While noting North Korea’s “reasonable” concerns over national security, the Chinese newspaper urged its ally nation to discontinue any future nuclear tests or missile launches and abide by U.N. Security Council mandates. It also echoed earlier statements made by Chinese Foreign Minister Wang Yi, who clarified at Friday’s Security Council meeting that China, though allied with North Korea, was not solely responsible for disbanding their nuclear program. Under the Trump administration, the U.S. has leaned on China as a means of dissuading North Korea from further developing nuclear weapons and intercontinental ballistic missiles.

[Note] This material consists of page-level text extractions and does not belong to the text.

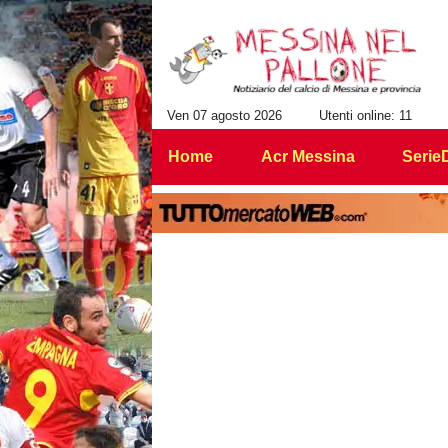
Ven 07 agosto 2026
Utenti online: 11
Home
Acr Messina
Serie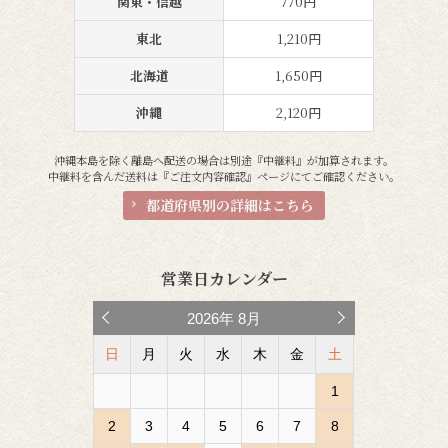
関東・信越
770円
東北
1,210円
北海道
1,650円
沖縄
2,120円
沖縄本島を除く離島へ配送の場合は別途『中継料』が加算されます。
中継料を含んだ送料は『ご注文内容確認』ページにてご確認ください。
都道府県別の詳細はこちら
営業日カレンダー
2026
年
8月
日
月
火
水
木
金
土
1
2
3
4
5
6
7
8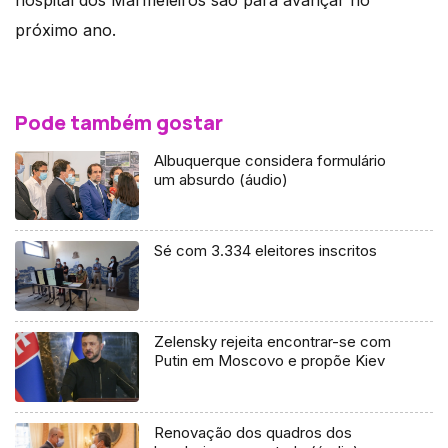
próximo ano.
Pode também gostar
Albuquerque considera formulário
um absurdo (áudio)
Sé com 3.334 eleitores inscritos
Zelensky rejeita encontrar-se com
Putin em Moscovo e propõe Kiev
Renovação dos quadros dos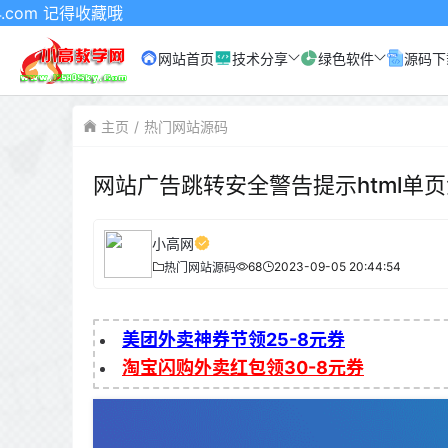
藏哦
网站首页
技术分享
绿色软件
源码下
主页
热门网站源码
网站广告跳转安全警告提示html单
小高网
68
2023-09-05 20:44:54
热门网站源码
美团外卖神券节领25-8元券
淘宝闪购外卖红包领30-8元券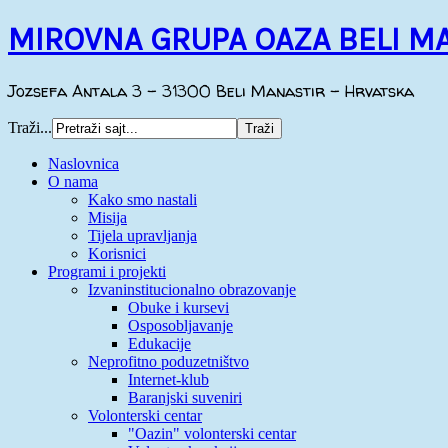
MIROVNA GRUPA OAZA BELI M
Jozsefa Antala 3 - 31300 Beli Manastir - Hrvatska
Traži...
Naslovnica
O nama
Kako smo nastali
Misija
Tijela upravljanja
Korisnici
Programi i projekti
Izvaninstitucionalno obrazovanje
Obuke i kursevi
Osposobljavanje
Edukacije
Neprofitno poduzetništvo
Internet-klub
Baranjski suveniri
Volonterski centar
"Oazin" volonterski centar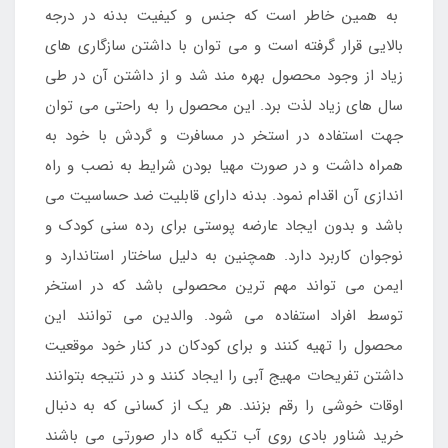
به همین خاطر است که جنس و کیفیت بدنه در درجه
بالایی قرار گرفته است و می توان با داشتن سازگاری های
زیاد از وجود محصول بهره مند شد و از داشتن آن در طی
سال های زیاد لذت برد. این محصول را به راحتی می توان
جهت استفاده در استخر در مسافرت و گردش با خود به
همراه داشت و در صورت مهیا بودن شرایط به نصب و راه
اندازی آن اقدام نمود. بدنه دارای قابلیت ضد حساسیت می
باشد و بدون ایجاد عارضه پوستی برای رده سنی کودک و
نوجوان کاربرد دارد. همچنین به دلیل ساختار استاندارد و
ایمن می تواند مهم ترین محصولی باشد که در استخر
توسط افراد استفاده می شود. والدین می توانند این
محصول را تهیه کنند و برای کودکان در کنار خود موقعیت
داشتن تفریحات مهیج آبی را ایجاد کنند و در نتیجه بتوانند
اوقات خوشی را رقم بزنند. هر یک از کسانی که به دنبال
خرید شناور بادی روی آب تکیه گاه دار صورتی می باشند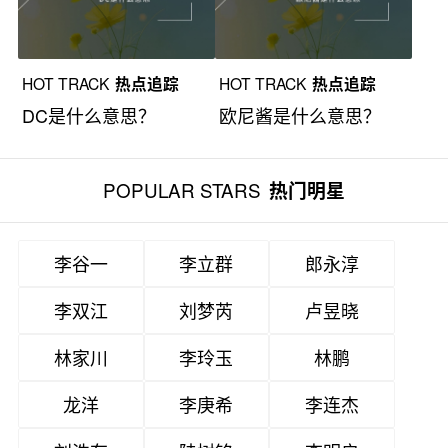
HOT TRACK
热点追踪
HOT TRACK
热点追踪
DC是什么意思？
欧尼酱是什么意思？
POPULAR STARS
热门明星
李谷一
李立群
郎永淳
李双江
刘梦芮
卢昱晓
林家川
李玲玉
林鹏
龙洋
李庚希
李连杰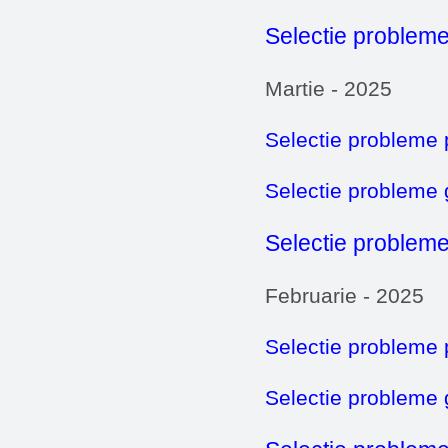
Selectie probleme
Martie - 2025
Selectie probleme 
Selectie probleme
Selectie probleme
Februarie - 2025
Selectie probleme 
Selectie probleme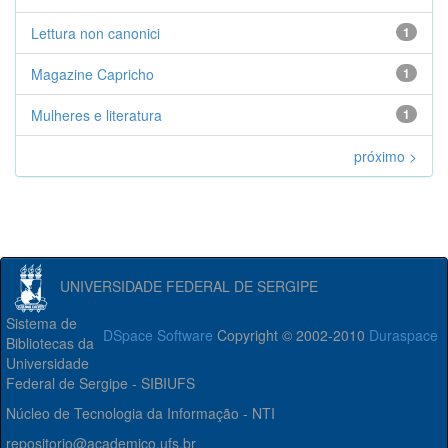
Lettura non canonici
1
Magazine Capricho
1
Mulheres e literatura
1
próximo >
UNIVERSIDADE FEDERAL DE SERGIPE
Sistema de
DSpace Software
Copyright © 2002-2010
Duraspace
Bibliotecas da
Universidade
Federal de Sergipe - SIBIUFS
Núcleo de Tecnologia da Informação - NTI
repositorio@academico.ufs.br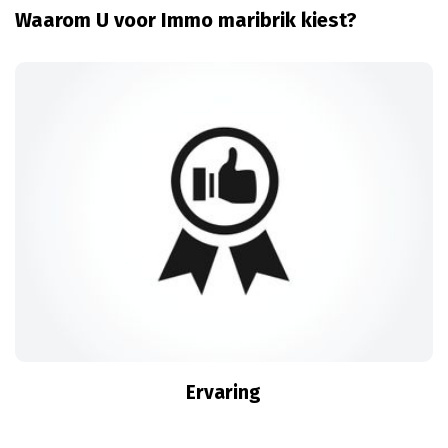
Waarom U voor Immo maribrik kiest?
Ervaring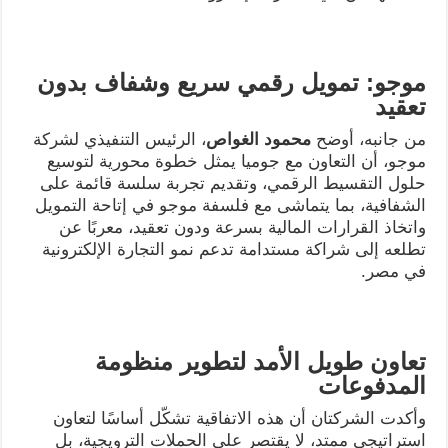
موجو: تمويل رقمي سريع وشفاف بدون
تعقيد
من جانبه، أوضح
محمود الغواص
، الرئيس التنفيذي لشركة
موجو، أن التعاون مع جوميا يمثل خطوة محورية لتوسيع
حلول التقسيط الرقمي، وتقديم تجربة سلسة قائمة على
الشفافية، بما يتماشى مع فلسفة موجو في إتاحة التمويل
واتخاذ القرارات المالية بسرعة ودون تعقيد، معربًا عن
تطلعه إلى شراكة مستدامة تدعم نمو التجارة الإلكترونية
في مصر.
تعاون طويل الأمد لتطوير منظومة
المدفوعات
وأكدت الشركتان أن هذه الاتفاقية تشكّل أساسًا لتعاون
استراتيجي ممتد، لا يقتصر على الحملات الترويجية، بل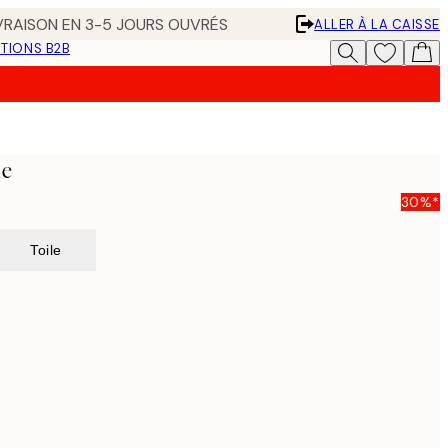
IVRAISON EN 3-5 JOURS OUVRÉS
ALLER À LA CAISSE
TIONS B2B
le
30%*
Toile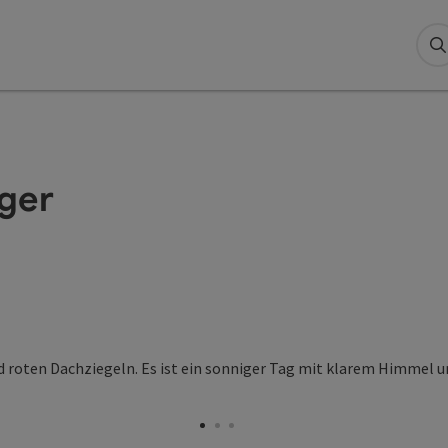
S
ger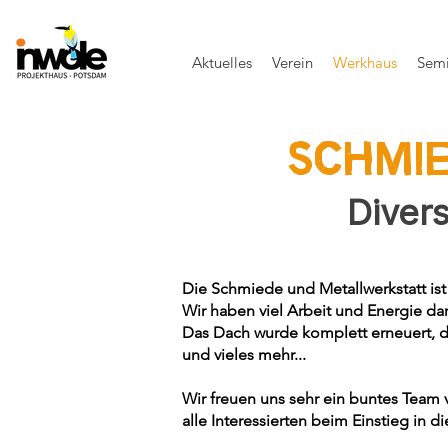
Aktuelles
Verein
Werkhaus
Semi
SCHMI
Diver
Die Schmiede und Metallwerkstatt ist
Wir haben viel Arbeit und Energie dar
Das Dach wurde komplett erneuert, d
und vieles mehr...
Wir freuen uns sehr ein buntes Team v
alle Interessierten beim Einstieg in 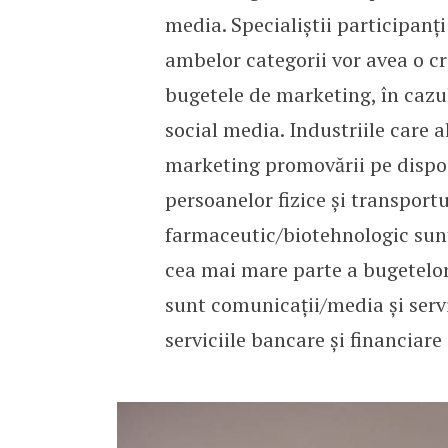
media. Specialiștii participanț
ambelor categorii vor avea o cr
bugetele de marketing, în cazul
social media. Industriile care 
marketing promovării pe dispozi
persoanelor fizice și transportu
farmaceutic/biotehnologic sunt
cea mai mare parte a bugetelo
sunt comunicații/media și servi
serviciile bancare și financiare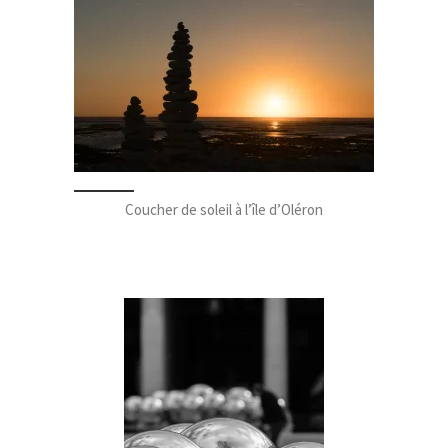
Coucher de soleil à l’île d’Oléron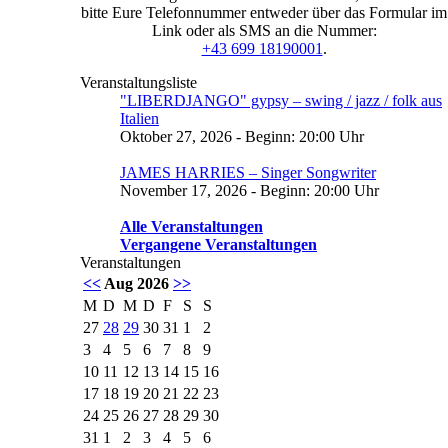
bitte Eure Telefonnummer entweder über das Formular im
Link oder als SMS an die Nummer:
+43 699 18190001
.
Veranstaltungsliste
"LIBERDJANGO" gypsy – swing / jazz / folk aus
Italien
Oktober 27, 2026 - Beginn: 20:00 Uhr
JAMES HARRIES – Singer Songwriter
November 17, 2026 - Beginn: 20:00 Uhr
Alle Veranstaltungen
Vergangene Veranstaltungen
Veranstaltungen
<<
Aug 2026
>>
M
D
M
D
F
S
S
27
28
29
30
31
1
2
3
4
5
6
7
8
9
10
11
12
13
14
15
16
17
18
19
20
21
22
23
24
25
26
27
28
29
30
31
1
2
3
4
5
6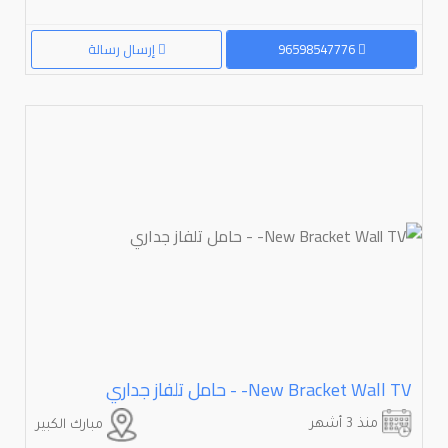
96598547776
إرسال رسالة
TV⁩⁩ ⁦⁦Wall⁩⁩ ⁦⁦Bracket⁩⁩ ⁦⁦New⁩⁩- - حامل تلفاز جداري
منذ 3 أشهر
مبارك الكبير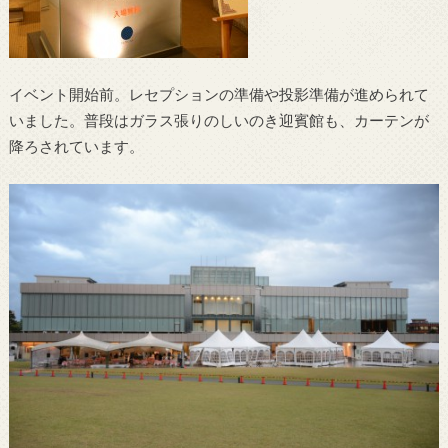
イベント開始前。レセプションの準備や投影準備が進められて
いました。普段はガラス張りのしいのき迎賓館も、カーテンが
降ろされています。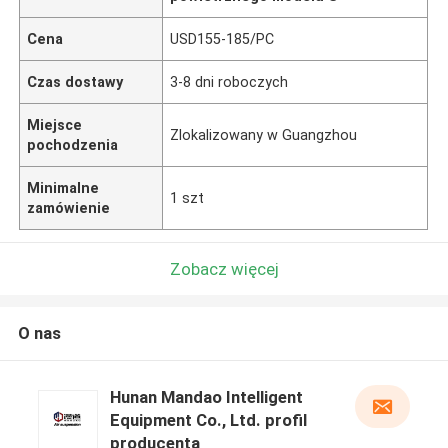
Cena
USD155-185/PC
Czas dostawy
3-8 dni roboczych
Miejsce
Zlokalizowany w Guangzhou
pochodzenia
Minimalne
1 szt
zamówienie
Zobacz więcej
O nas
Hunan Mandao Intelligent
Equipment Co., Ltd. profil
producenta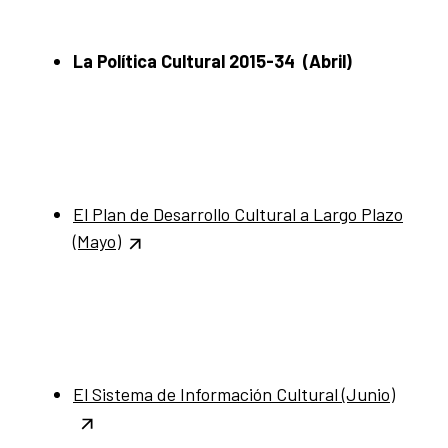
La Política Cultural 2015-34 (Abril)
El Plan de Desarrollo Cultural a Largo Plazo
(Mayo)
El Sistema de Información Cultural (Junio)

On Wednesday, North Korea’s official media outlet, the Korean Central News Agency (KCNA), made it clear the nation would not be told what to do—even by its ally. “China should no longer recklessly try to test the limitations of our patience,” the outlet said. KCNA also pointed to China’s diplomacy with the U.S. as a sign of “betrayal” and a means of impeding North Korea’s “strategic interests.”
Above all, KCNA defended the merits of North Korea’s nuclear program. The outlet accused China of exaggerating the damage created by North Korean nuclear tests in three northeastern Chinese provinces. KCNA even referred to China’s requests to dismantle its nation’s nuclear program as “an undisguised threat to an honest-minded neighboring country.” China’s willingness to consider military action in the future was "based on big-power chauvinism,” KCNA said.
Over the years, nuclear weapons have become a source of pride in North Korea, with missiles often prominently featured on television and in the nation’s newspapers. The Los Angeles Times’s Jonathan Kaiman described this pervasive national sentiment earlier this month: “In North Korea, missiles and nuclear bombs are more than a means of national defense—they are, for broad segments of the public, objects of near-religious devotion.”
This devotion was made clear in Wednesday’s response by KCNA. “For us, nuclear is an absolute symbol of dignity and power, and it is the highest interest,” KCNA said. Not only is North Korea's nuclear program imperative to the nation’s “existence and development,” said the outlet, it also "can never be changed nor shaken."
While tensions between North Korea and China have been simmering for weeks, China has remained hopeful that increased dialogue will prevent the need for military action. On Wednesday, China urged both nations to “stop irritating each other” and to “remain calm and exercise restraint.” This request comes amid growing concern that North Korea will disregard Security Council regulations and launch its sixth, and arguably most powerful, nuclear test.